Metroland's $5m Kgrind Investment Not A Done Deal
Sydney Morning Herald
Wednesday August 9, 2000
Property developer Metroland has advised shareholders it is yet to make a decision on whether to proceed with a $5 million investment in Internet content provider KGrind, contradicting comments by KGrind management that the rescue deal was done.
Metroland said it had provided a $1 million loan last week half of which has already been spent to the former youth-oriented broadband venture. The loan is secured against KGrind assets and, should Metroland decide not to proceed, will be converted into equity of 15 to 20 per cent.
Metroland director Mr Frank Shien said a decision on whether to take a controlling 51 per cent would be made by Friday.
On Monday, KGrind sacked 39 staff and announced the departure of company founder and chief executive Mr Jon Peters.

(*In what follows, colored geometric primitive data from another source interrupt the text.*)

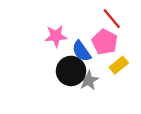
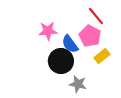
gray star: (88, 80) -> (78, 84), moved, turned -30

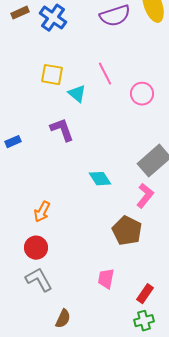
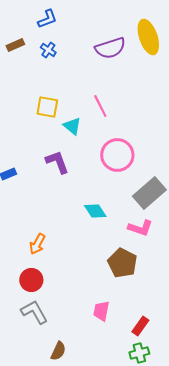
blue cross: (53, 18) -> (48, 50), size x0.6
pink circle: (142, 94) -> (117, 155), moved, size x1.4
pink L-shape: (145, 196) -> (140, 228), turned 70

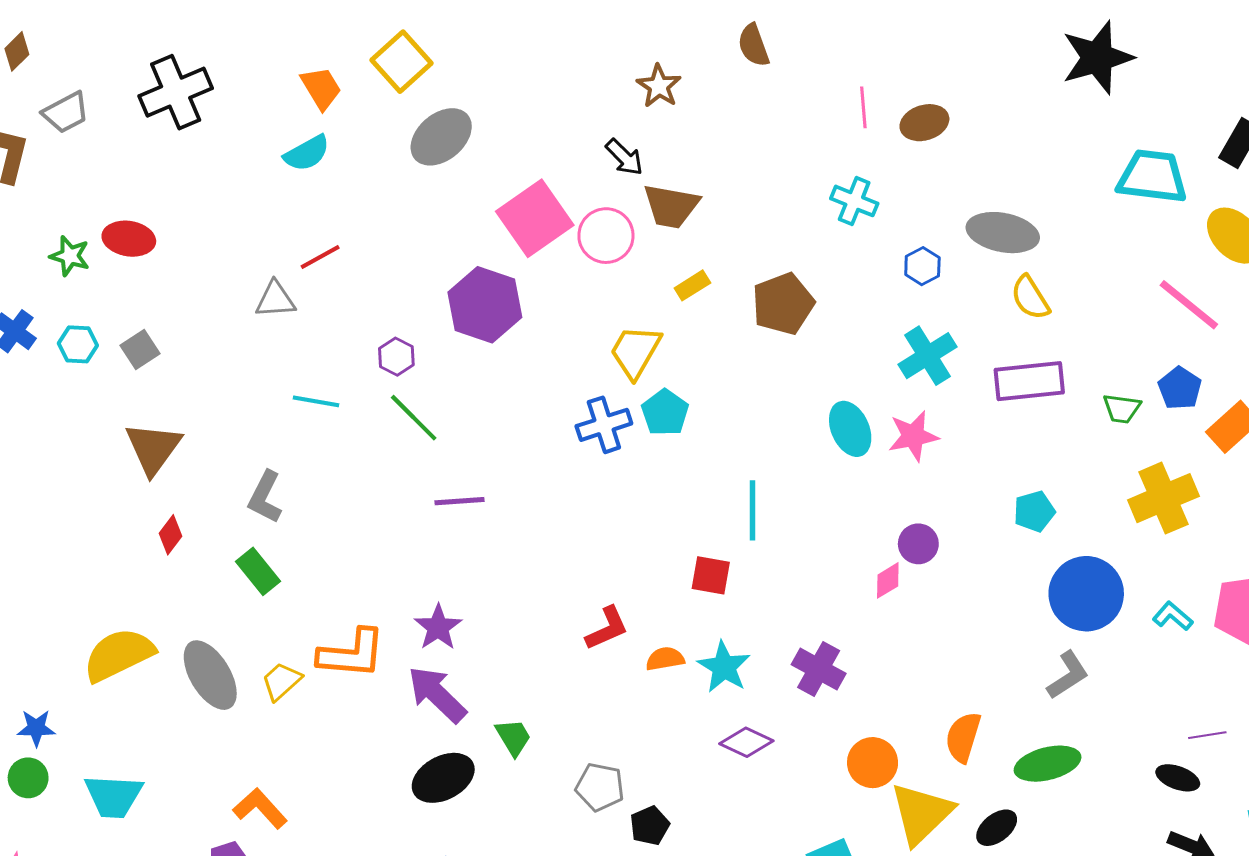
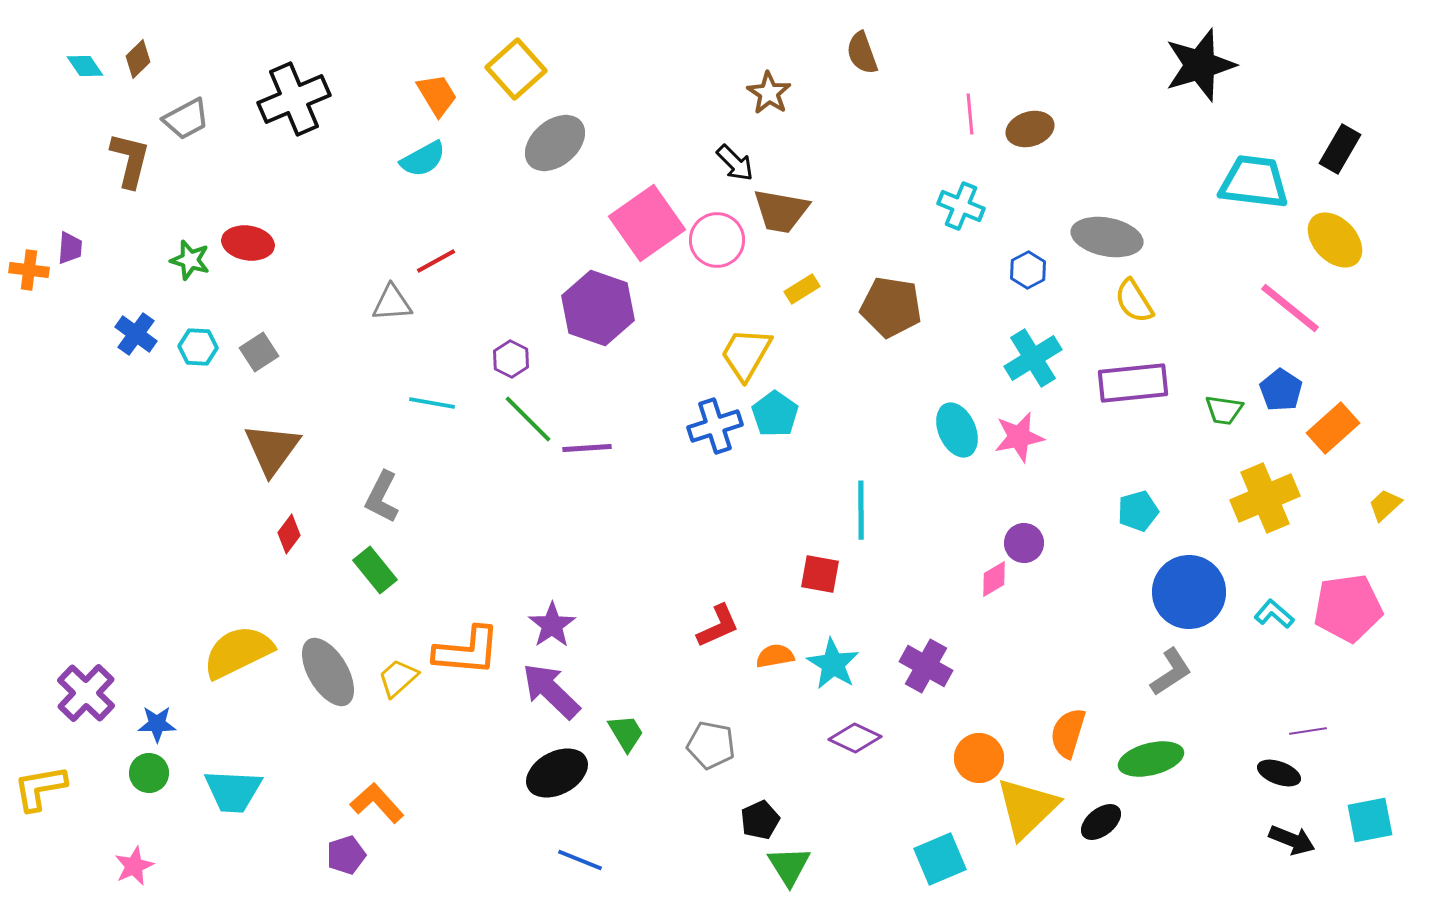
brown pentagon: (783, 304) -> (891, 307), turned 30
purple line: (459, 501) -> (587, 448), moved
gray pentagon: (600, 787) -> (711, 745), moved

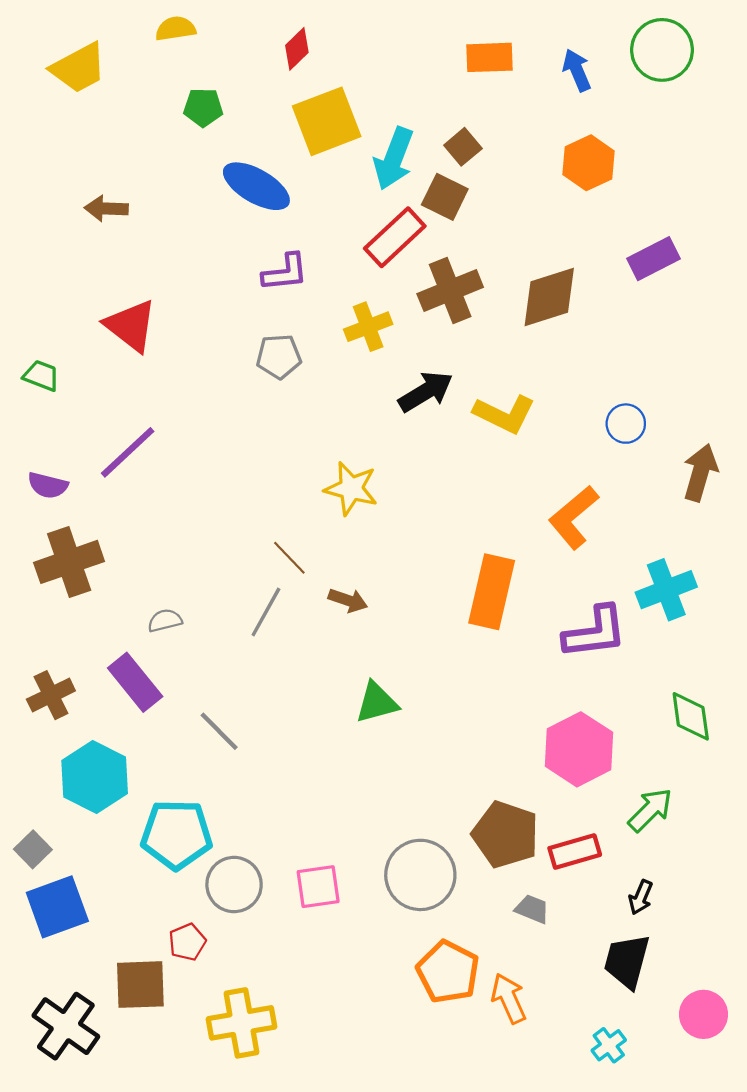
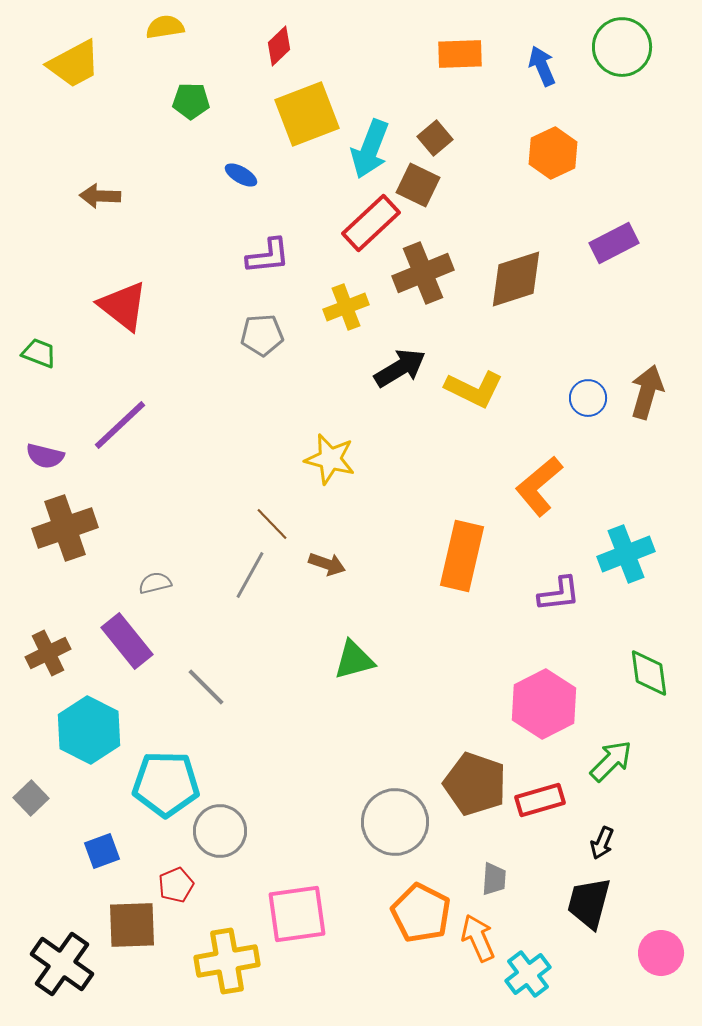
blue ellipse: (256, 186) -> (241, 175), size x0.5
brown arrow: (700, 473) -> (647, 392), moved
purple L-shape: (595, 632) -> (559, 594), size x0.7
pink square: (318, 887) -> (297, 914), moved, size x1.4
blue square: (57, 907) -> (102, 851), moved, size x0.6
gray trapezoid: (532, 909) -> (494, 879), moved, turned 72
cyan cross: (609, 1045) -> (528, 974), moved, size x1.4

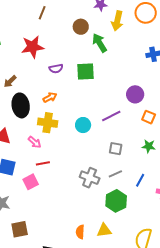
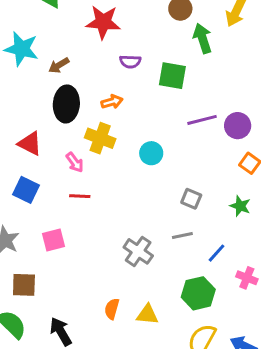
purple line: (111, 116) -> (202, 120), moved
gray cross: (90, 178) -> (138, 251), moved
pink square: (31, 182) -> (53, 240), moved
green hexagon: (116, 201) -> (198, 293), moved

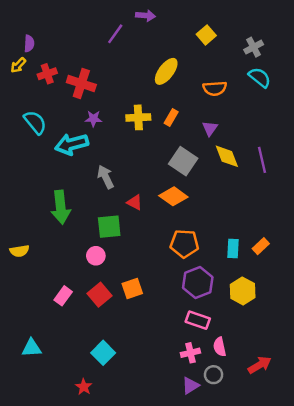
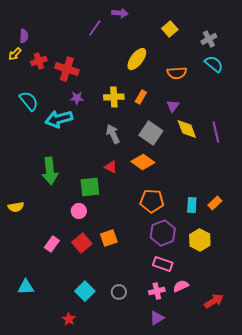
gray arrow: (106, 177) -> (113, 134), moved
pink semicircle: (220, 347) -> (181, 286), turned 77
gray circle: (214, 375) -> (119, 292), moved

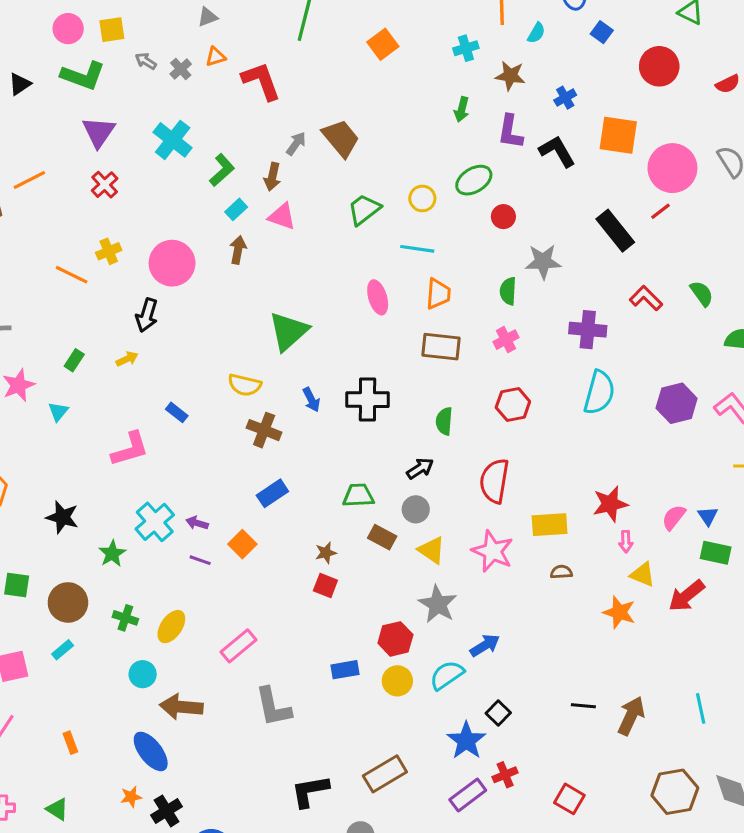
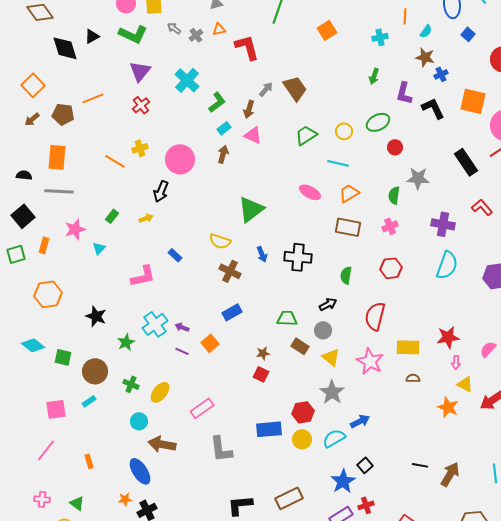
brown star: (510, 76) -> (425, 57), moved
orange trapezoid: (438, 294) -> (349, 193), turned -130
pink ellipse: (378, 297) -> (310, 192), turned -50
blue rectangle: (345, 670) -> (269, 429), size x1.4

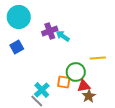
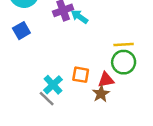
green circle: (76, 72) -> (124, 62), moved
brown star: (89, 96) -> (101, 94), moved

``The decision of Mr Peters to resign, and the decision to discontinue the updating of the youth portal, is viewed by Metroland as part of the necessary restructuring," Mr Shien said.
The restructure had seen KGrind's expenses cut from $1 million to $360,000 a month, he said.
Through Metroland's relationship with Union Pacific, KGrind had secured contracts with Malaysian companies that should see the company, now a business-to-business Web services provider, break even as soon as September, he said.
Mr Shien said a meeting would be held with KGrind's initial venture capital providers, who had poured in $10 million, including a $2.3 bridging loan, to discuss a restructure of the board.
The KGrind board at present includes Macquarie Technology's Mr Bill Bartee and AMWIN's Mr Paul Riley.